Thursday, October 7, 2010

Jazz film (p)review: "Charlie Haden: Rambling Boy"

Originally published at MinnPost.com, Thursday, Oct. 7, 2010

In 2006, during the 6th annual Sound Unseen festival, jazz fans gathered at the Riverview Theater to see “My Name is Albert Ayler,” a documentary about the free-jazz saxophonist who played at Coltrane’s funeral. Afterward, people strolled across the street to the Riverview Wine Bar to talk about the film.

That informal gathering — Janis Lane-Ewart from KFAI, Kevin Barnes from KBEM, musicians Carei Thomas and Joe Damman, among others — planted the seed for KBEM’s REEL Jazz film series.
Succeeding Sound Unseen festivals have featured “Let’s Get Lost,” Bruce Weber’s film about Chet Baker that left many viewers stunned and speechless (turns out Baker was a terrific trumpet player but a horrible human being), and “Icons Among Us: Jazz in the Present Tense,” which spotlights jazz stars of today.

Sound Unseen usually shows at least one film about jazz. This year it’s “Charlie Haden: Rambling Boy,” a reverent documentary by Swiss-born filmmaker Reto Caduff.

Bassist (and beyond) Haden is one of jazz’s living legends. Now in his 70s, with a career spanning more than 50 years, he recently released an elegant recording with pianist Keith Jarrett, whose first trio (with drummer Paul Motian) he was part of in the 1970s. (This film brought Haden and Jarrett together for the first time in decades and prompted the new recording.)

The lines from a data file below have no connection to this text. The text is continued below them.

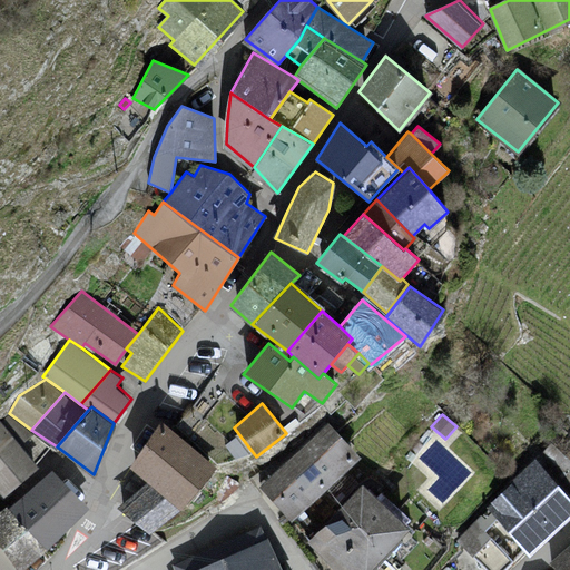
[(0,420),(0,494),(3,499),(38,468),(0,420)]
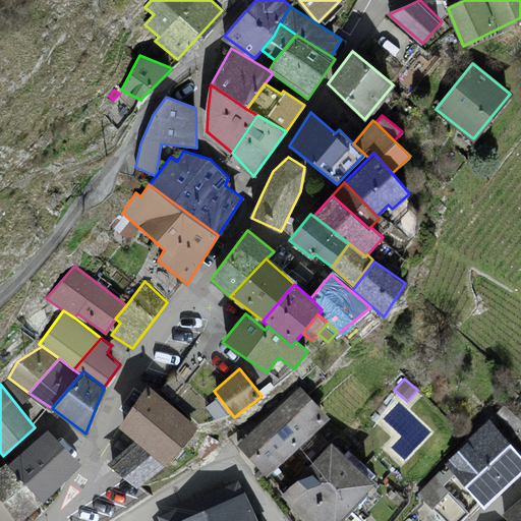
[(196,425),(153,387),(118,426),(133,440),(164,465),(196,425)]
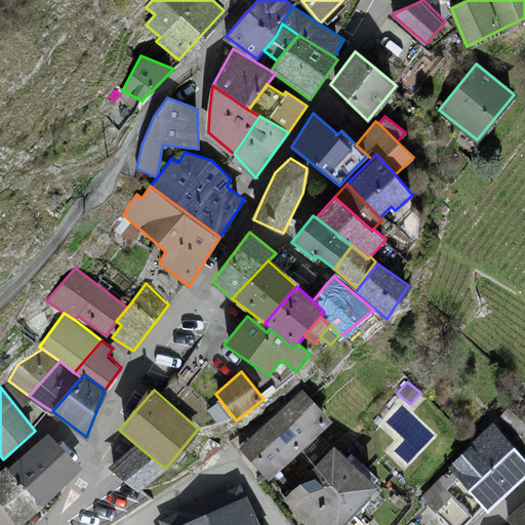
[(301,391),(243,446),(269,475),(329,421),(301,391)]
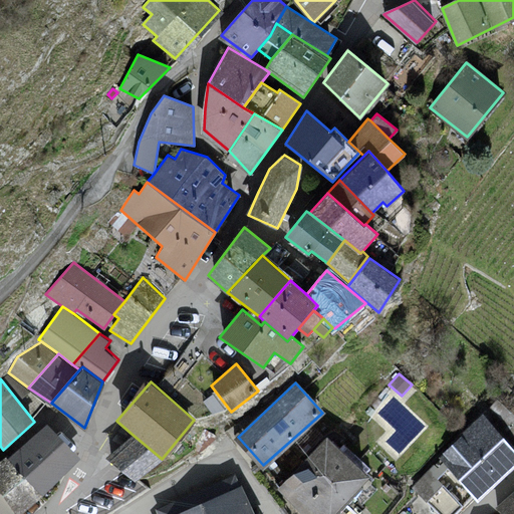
[(513,440),(513,387),(512,384),(487,409),(499,423),(498,424),(513,440)]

Bassist, and beyond: Haden is also a composer, political activist, loving husband and father. The film touches on these areas as well, but it’s mostly about the music. In archival performance clips and recent interviews with other jazz greats, it tells of his country-music childhood, his early obsession with jazz, and his beginnings and maturation as an influential and respected jazz musician.

We learn of his meeting with Ornette Coleman, with whom he would revolutionize jazz, his work with Alice Coltrane, the Keith Jarrett Trio in the 1970s, his politically motivated Liberation Music Orchestra with Carla Bley, his noir-inspired Quartet West, and collaborations with artists around the world. Bruce Hornsby, Pat Metheny, Ethan Iverson, Ravi Coltrane, Joe Lovano, Jarrett and others are willing interviews, saying nice things about a man who by all accounts is a genuinely nice person.

If anything, Caduff’s film is too reverent, too warm and fuzzy. It makes no mention of Haden’s heroin addiction in the 1960s, or the fact that he suffers from tinnitus, a problem for many musicians. If you’re looking for a film about the dark side of jazz, check out “Let’s Get Lost” or “Anita O’Day: The Life of a Jazz Singer,” or Clint Eastwood’s “Bird,” about the life of Charlie Parker. But if you want to know more about Haden and his music, this well-made, nicely paced portrait — not too long, not too short, just right at 84 minutes — is a fine way to spend part of your Saturday afternoon.
 
Sound Unseen 11: “Charlie Haden: Rambling Boy,” a film by Reto Caduff. Saturday, Oct. 9, 1 p.m., The Trylon Microcinema, 3258 Minnehaha Ave. S., Minneapolis ($8). Tickets online.